Congrats Mike, I bought a young male L144 and a mature female L144 in the auction, but I could tell the male wasn't ready yet. I purchased another L144 from another source and he is an alpha male, well there must be something in the water, because he is sitting on a pile of eggs. I went in to shut off the tank lights and noticed the female doing the "walk of shame" after leaving the male's cave.


----------



## mikebike (Sep 8, 2010)

Glad to hear you have eggs, keep an eye around the cave in case they push the eggs out.

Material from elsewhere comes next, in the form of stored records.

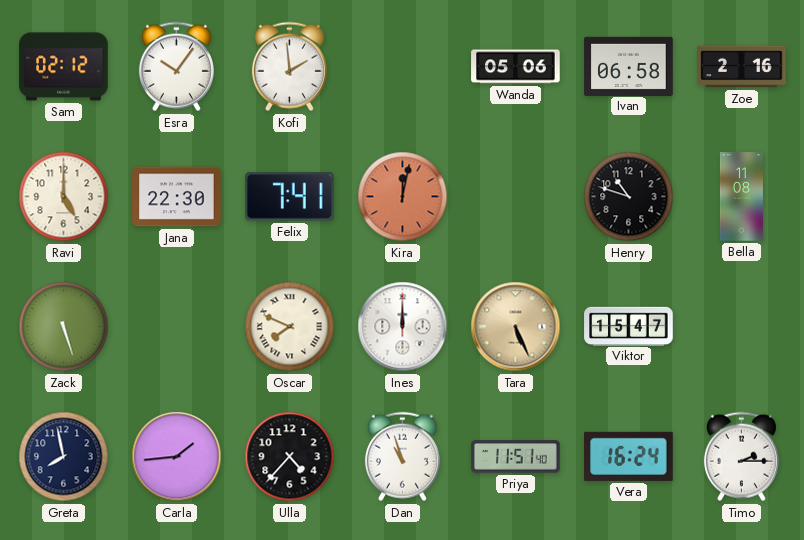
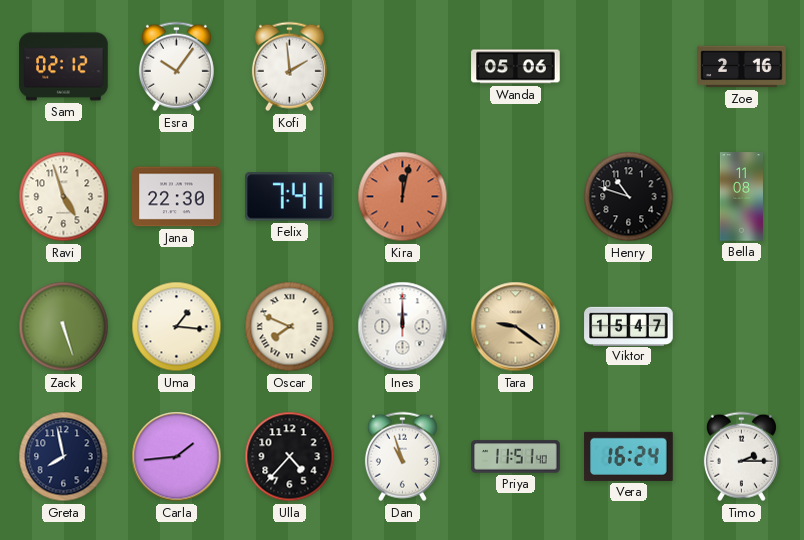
Ivan: 06:58 -> none
Ravi: 5:00 -> 4:57
Uma: none -> 1:16
Tara: 5:26 -> 9:21
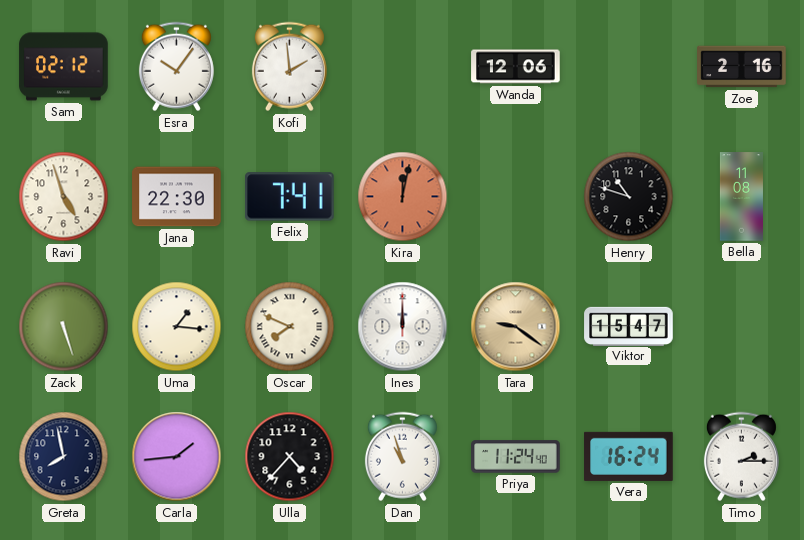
Wanda: 05:06 -> 12:06
Priya: 11:51 -> 11:24
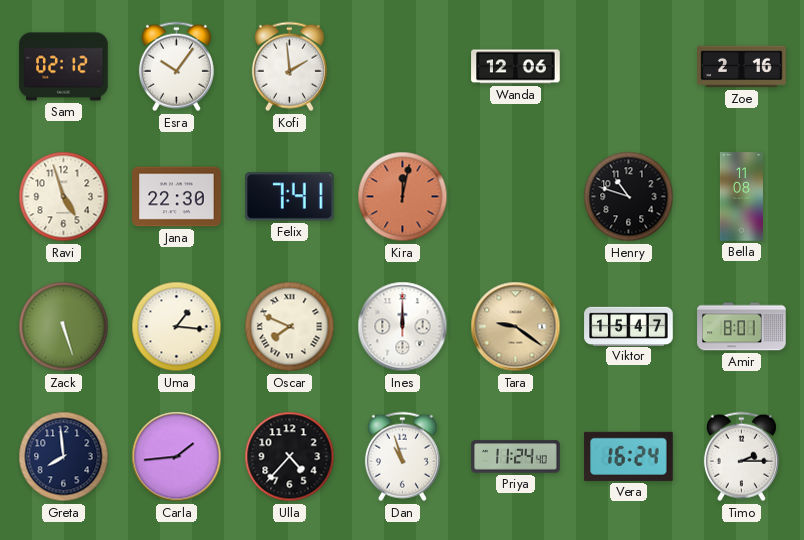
Amir: none -> 8:01
Greta: 7:58 -> 7:59
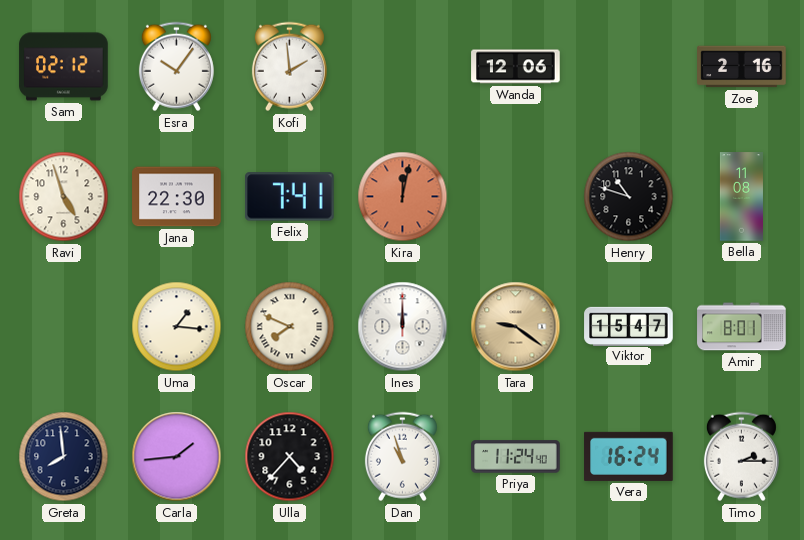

I have had good luck at recovering and hattching them.


----------



## charles (Apr 21, 2010)

title is misleading. I thought you will be the second person who spawned L114  

Congrat.


----------



## Ursus sapien (Apr 21, 2010)

charles said:


> title is misleading. I thought you will be the second person who spawned L114
> 
> Congrat.


good eye, Charles. I didn't even notice - my brain saw 144.


----------



## mikebike (Sep 8, 2010)

I I hoe to find a blue eyed long fin L144 female at the auction tomorrow.
That will make my day<G>

I was able to get another look in the cave today looks like I have some dark one so I guess he mated with the silver tip that is in the BioCube.

The eggs I rescued from the ABNP tank hatched overnight I have about 15 wigglers there today.


----------



## big_bubba_B (Apr 25, 2010)

i got a couple of the regular bristle nose the dark body with the white on the tips of the fins i tell you they are phenomenal cleaners i was getting allot of algae in my tank they cleaned it up better then i could with a scrubber


----------